*** LISTED ENTRIES Section Begins ***

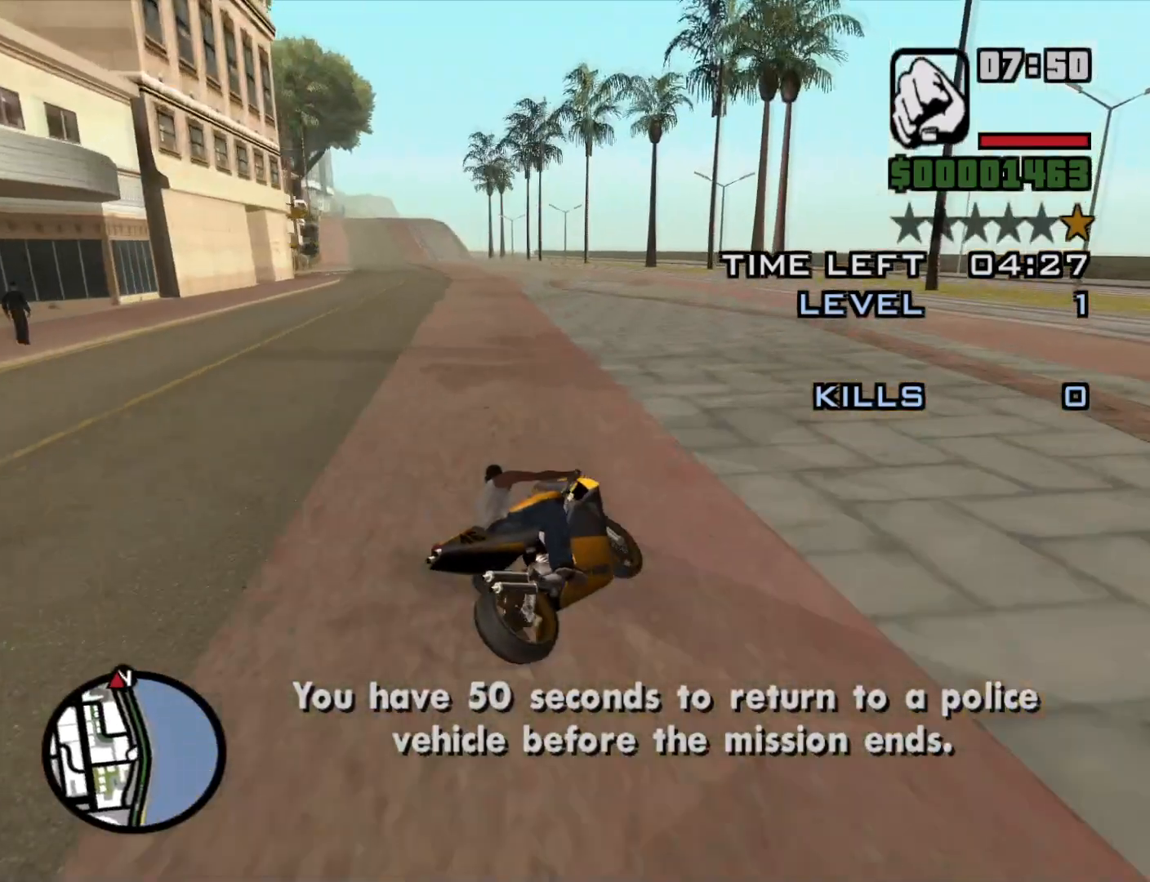
{"keys": ["a", "w"], "mouse": [], "events": [[50, "2", "up"], [133, "2", "down"], [233, "2", "up"], [333, "2", "down"], [433, "2", "up"]]}
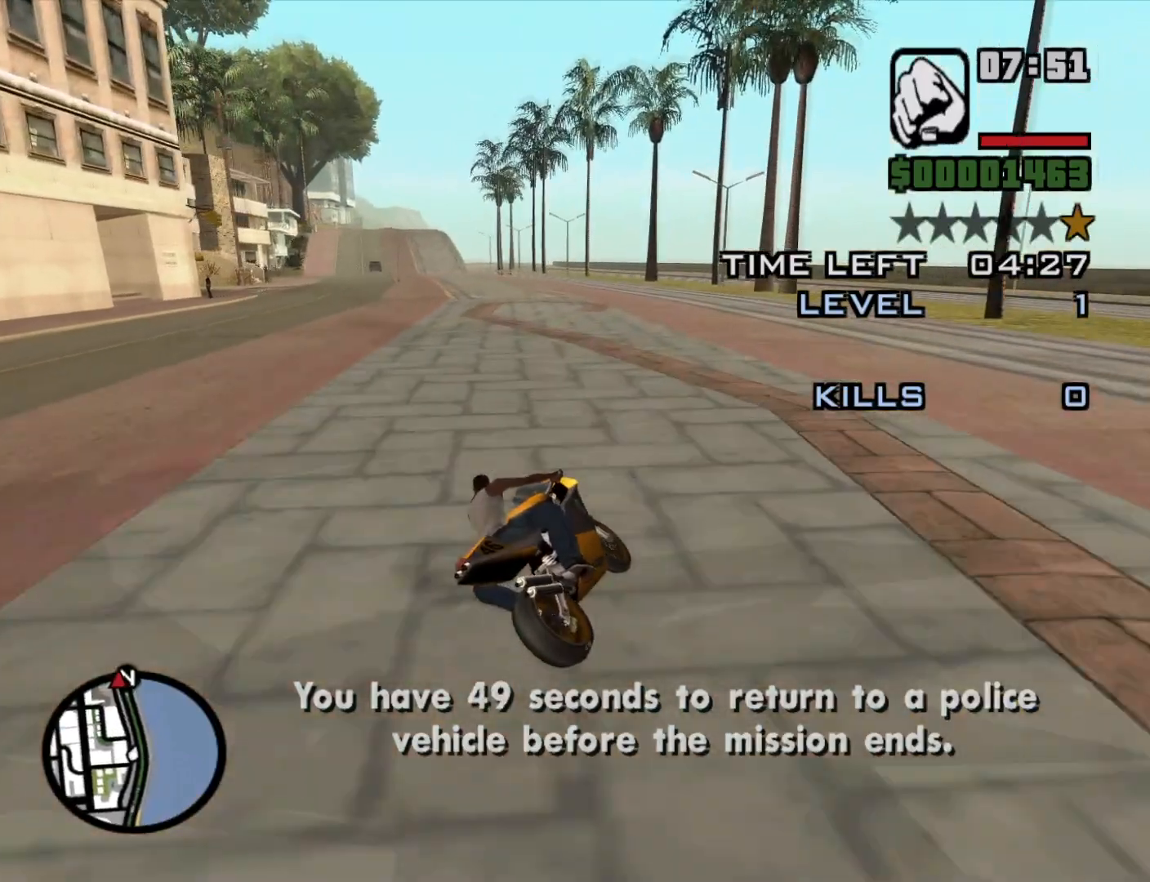
{"keys": ["2", "w"], "mouse": [], "events": [[66, "2", "down"], [116, "2", "up"], [250, "2", "down"], [350, "2", "up"], [400, "a", "up"], [433, "2", "down"]]}
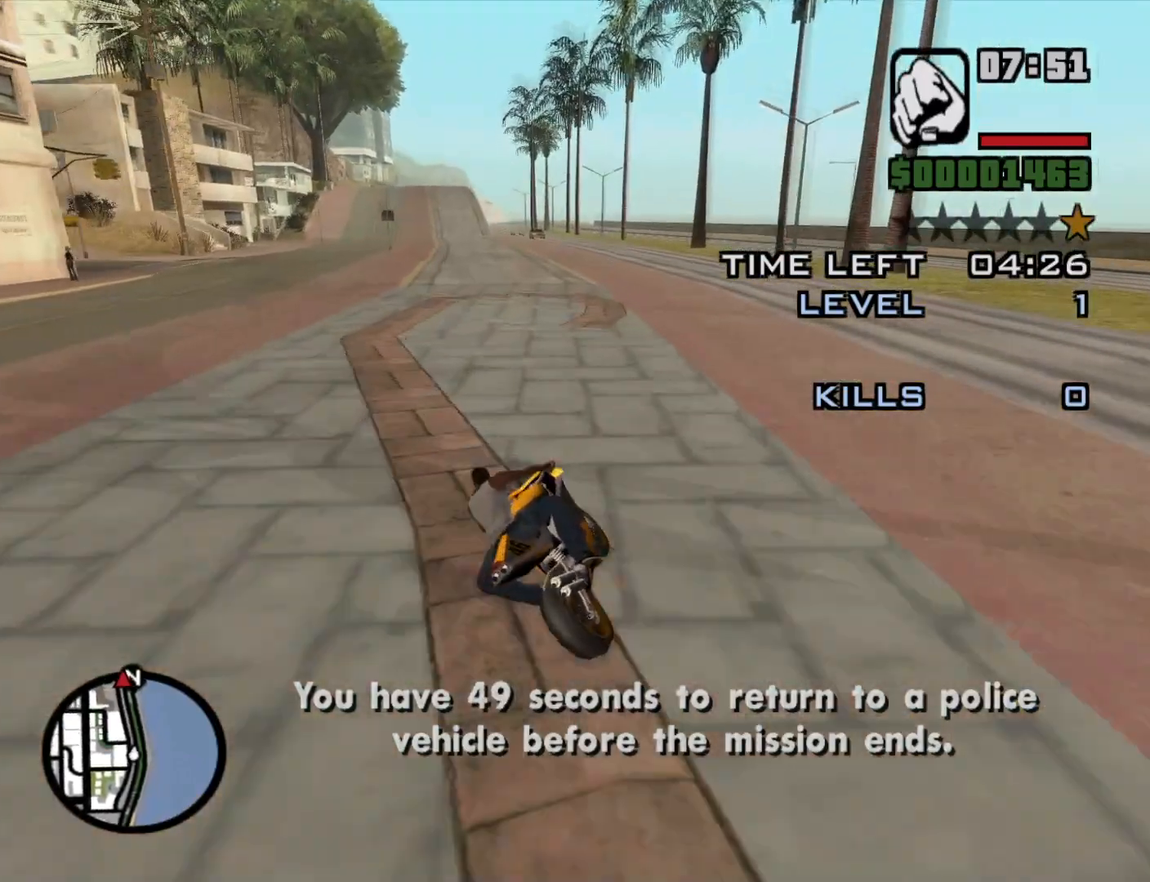
{"keys": ["w"], "mouse": [], "events": [[33, "2", "up"], [133, "2", "down"], [233, "2", "up"], [350, "2", "down"], [400, "2", "up"]]}
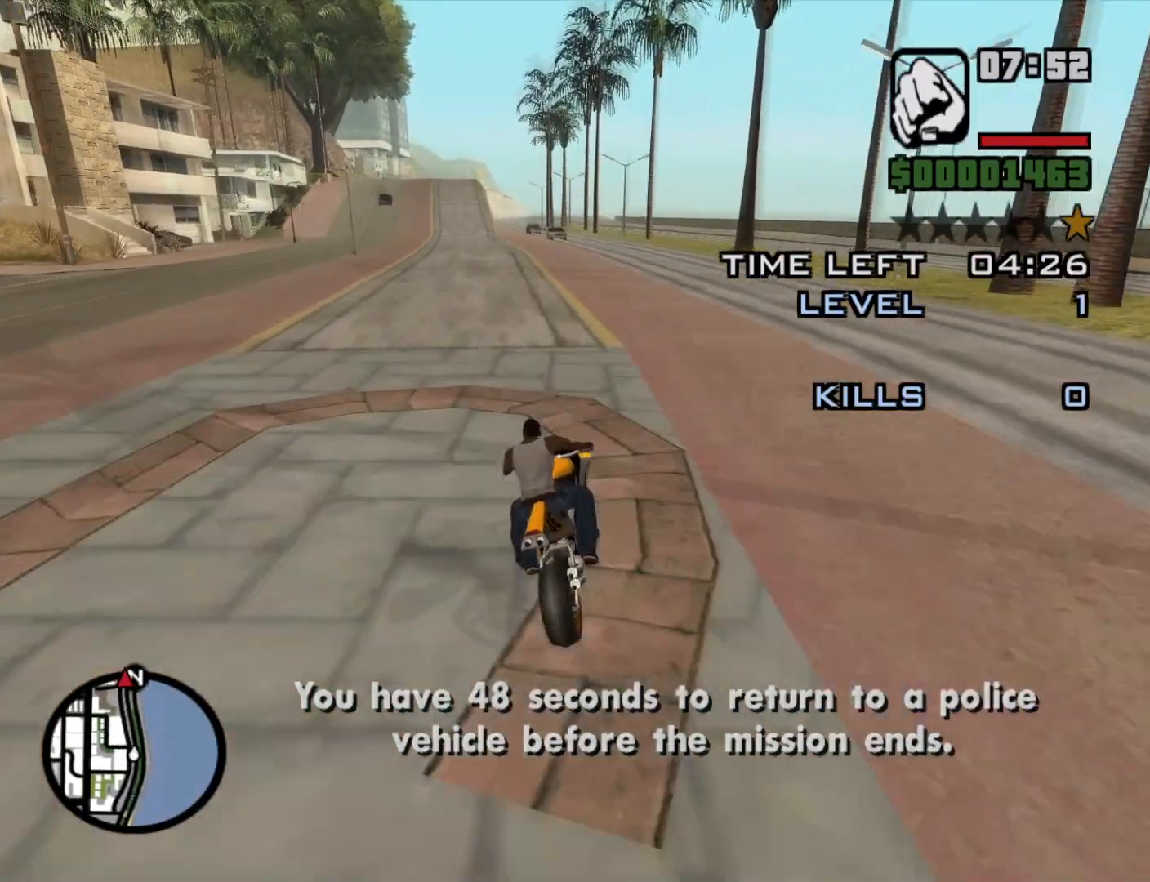
{"keys": ["2", "a", "w"], "mouse": [], "events": [[50, "2", "down"], [150, "2", "up"], [150, "a", "down"], [233, "2", "down"], [333, "2", "up"], [416, "2", "down"]]}
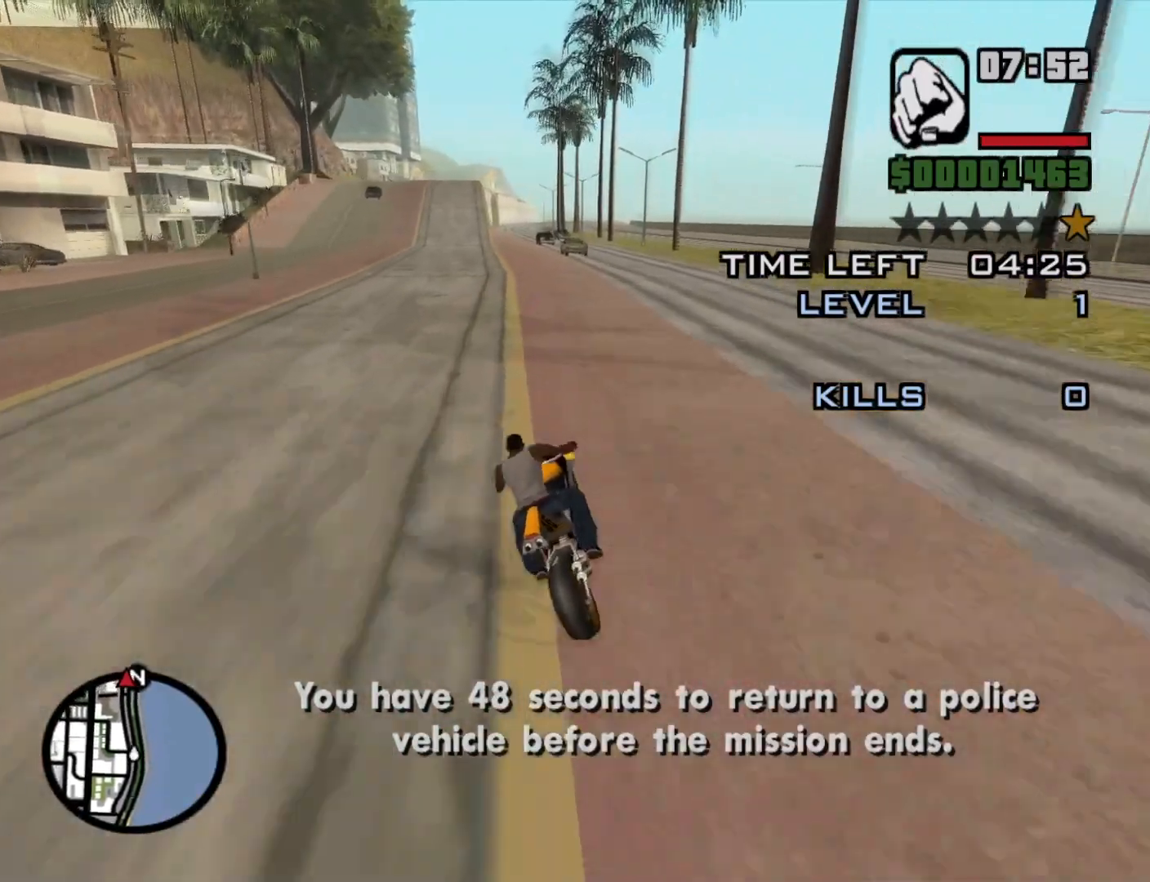
{"keys": ["2", "a", "w"], "mouse": [], "events": [[16, "2", "up"], [16, "a", "up"], [100, "2", "down"], [200, "2", "up"], [300, "2", "down"], [400, "2", "up"], [450, "a", "down"], [483, "2", "down"]]}
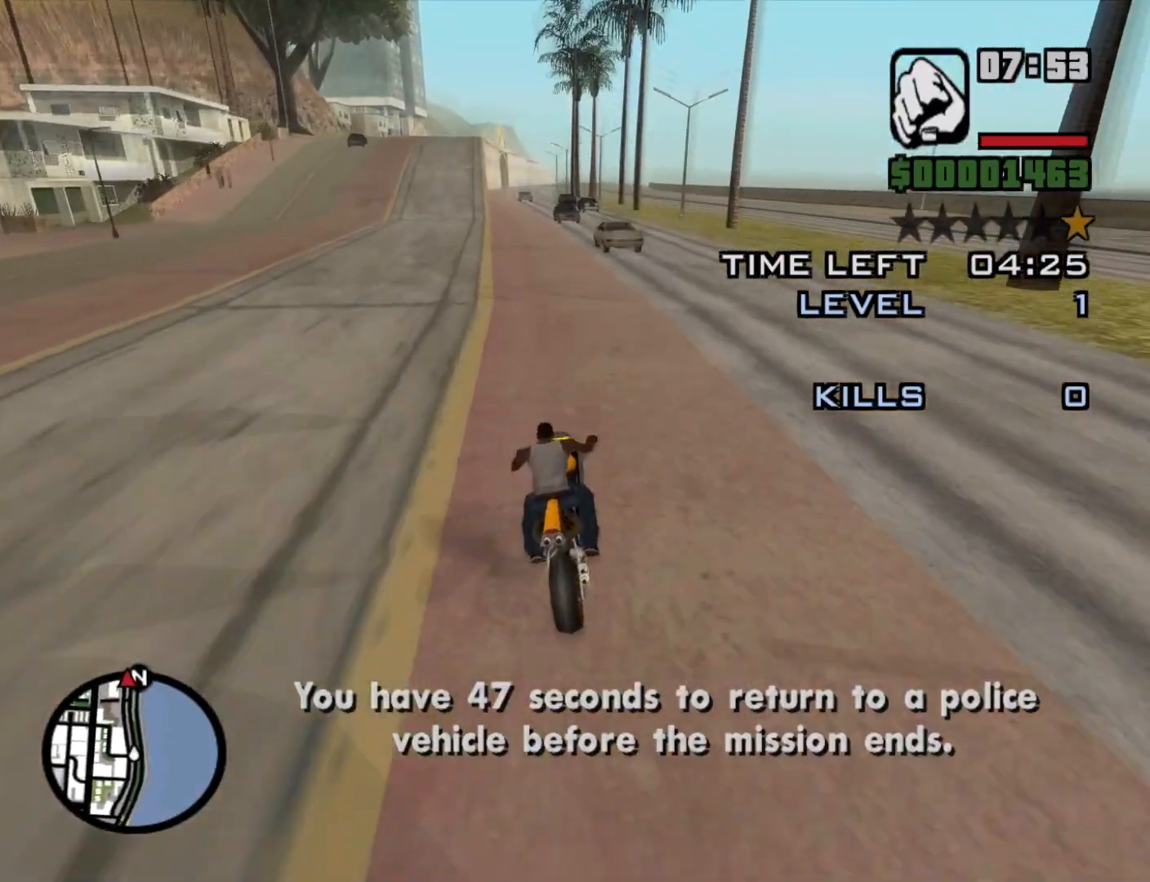
{"keys": ["w"], "mouse": [], "events": [[83, "2", "up"], [83, "a", "up"], [166, "2", "down"], [266, "2", "up"], [416, "2", "down"], [500, "2", "up"]]}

*** LISTED ENTRIES Section Ends ***

### PROBLEM
Return the listing unchanged, but drop every picture.

### ANSWER TO THIS TASK
{"keys": ["a", "w"], "mouse": [], "events": [[50, "2", "up"], [133, "2", "down"], [233, "2", "up"], [333, "2", "down"], [433, "2", "up"]]}
{"keys": ["2", "w"], "mouse": [], "events": [[66, "2", "down"], [116, "2", "up"], [250, "2", "down"], [350, "2", "up"], [400, "a", "up"], [433, "2", "down"]]}
{"keys": ["w"], "mouse": [], "events": [[33, "2", "up"], [133, "2", "down"], [233, "2", "up"], [350, "2", "down"], [400, "2", "up"]]}
{"keys": ["2", "a", "w"], "mouse": [], "events": [[50, "2", "down"], [150, "2", "up"], [150, "a", "down"], [233, "2", "down"], [333, "2", "up"], [416, "2", "down"]]}
{"keys": ["2", "a", "w"], "mouse": [], "events": [[16, "2", "up"], [16, "a", "up"], [100, "2", "down"], [200, "2", "up"], [300, "2", "down"], [400, "2", "up"], [450, "a", "down"], [483, "2", "down"]]}
{"keys": ["w"], "mouse": [], "events": [[83, "2", "up"], [83, "a", "up"], [166, "2", "down"], [266, "2", "up"], [416, "2", "down"], [500, "2", "up"]]}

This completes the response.